┏━━

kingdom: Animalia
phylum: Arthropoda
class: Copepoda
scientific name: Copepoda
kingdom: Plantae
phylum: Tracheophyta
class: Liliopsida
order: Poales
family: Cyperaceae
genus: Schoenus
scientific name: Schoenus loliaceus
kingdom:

┗━━
┏━━

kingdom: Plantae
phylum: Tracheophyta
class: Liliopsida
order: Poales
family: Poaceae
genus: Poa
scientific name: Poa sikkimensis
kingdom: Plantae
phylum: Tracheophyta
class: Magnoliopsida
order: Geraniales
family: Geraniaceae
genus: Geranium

┗━━
┏━━

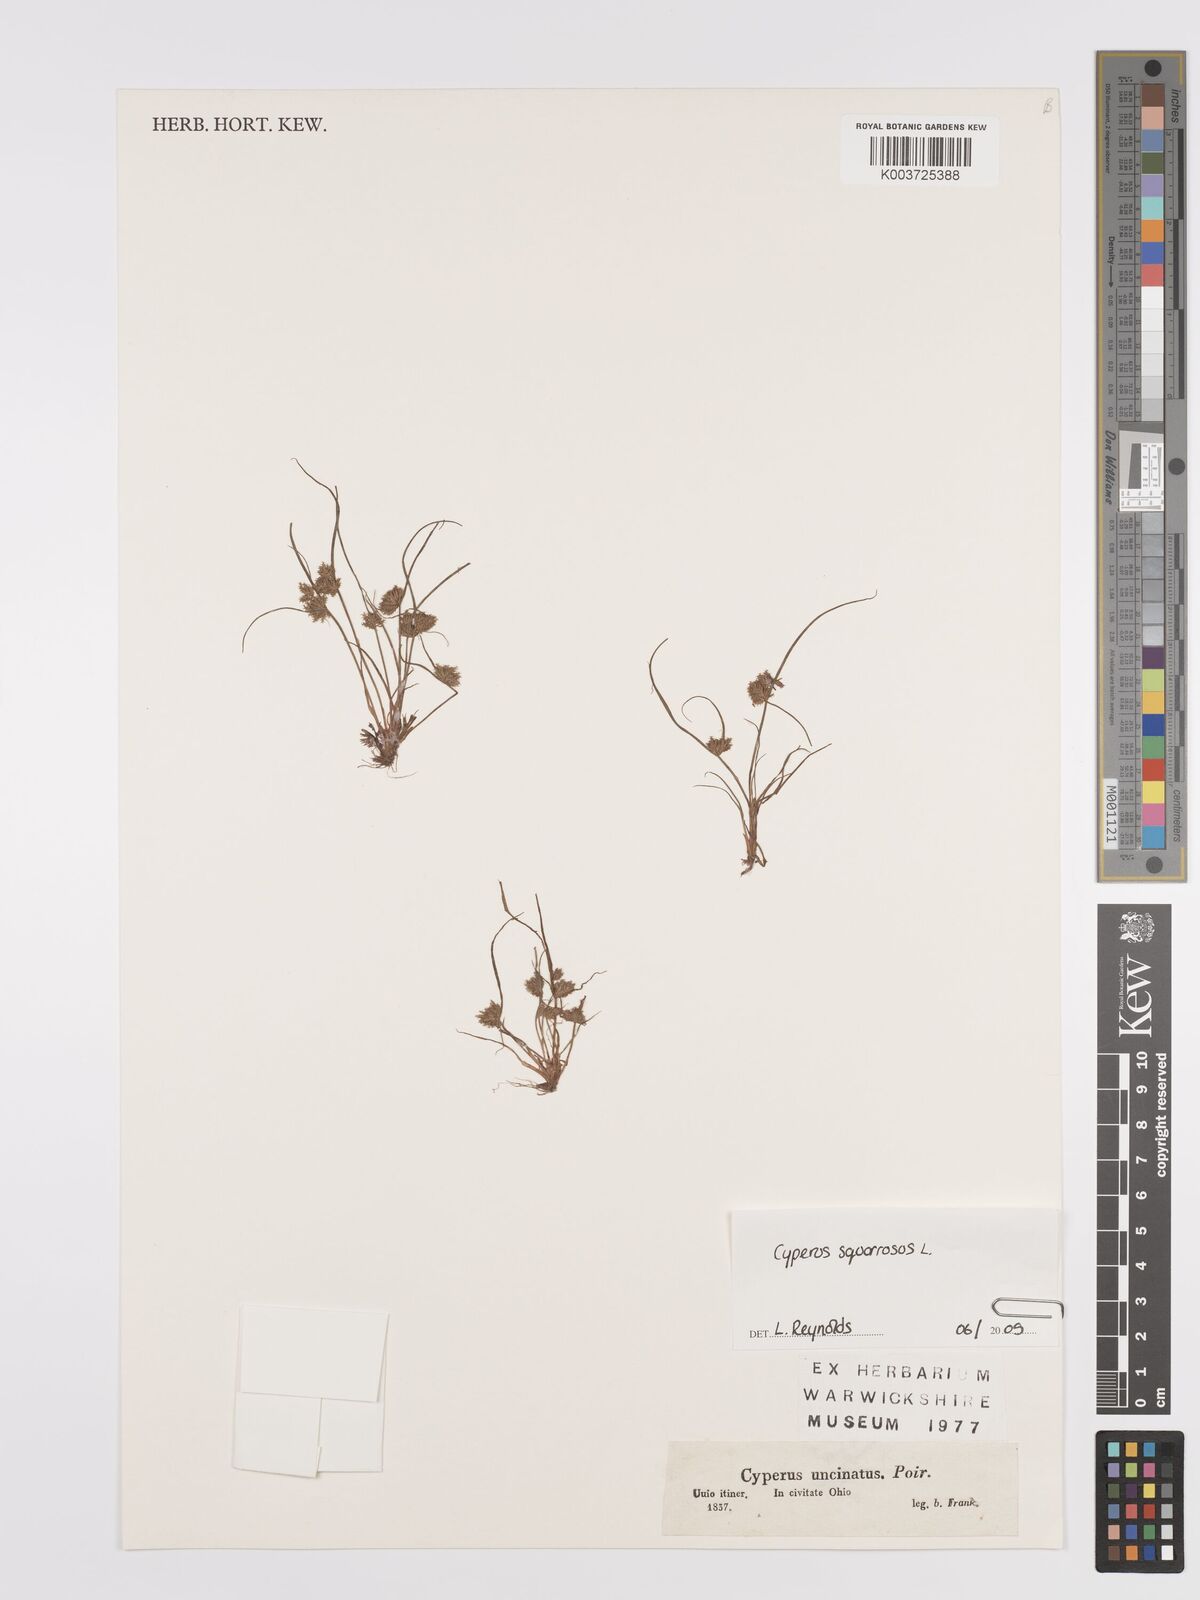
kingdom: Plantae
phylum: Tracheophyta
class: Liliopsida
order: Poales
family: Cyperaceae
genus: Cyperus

┗━━

Requirement: From the material, reproduce verbatim the lines beginning with the one that contains "scientific name: Poa sikkimensis" and continuing through the one that contains "family: Geraniaceae", including both of those lines.

Complete answer:
scientific name: Poa sikkimensis
kingdom: Plantae
phylum: Tracheophyta
class: Magnoliopsida
order: Geraniales
family: Geraniaceae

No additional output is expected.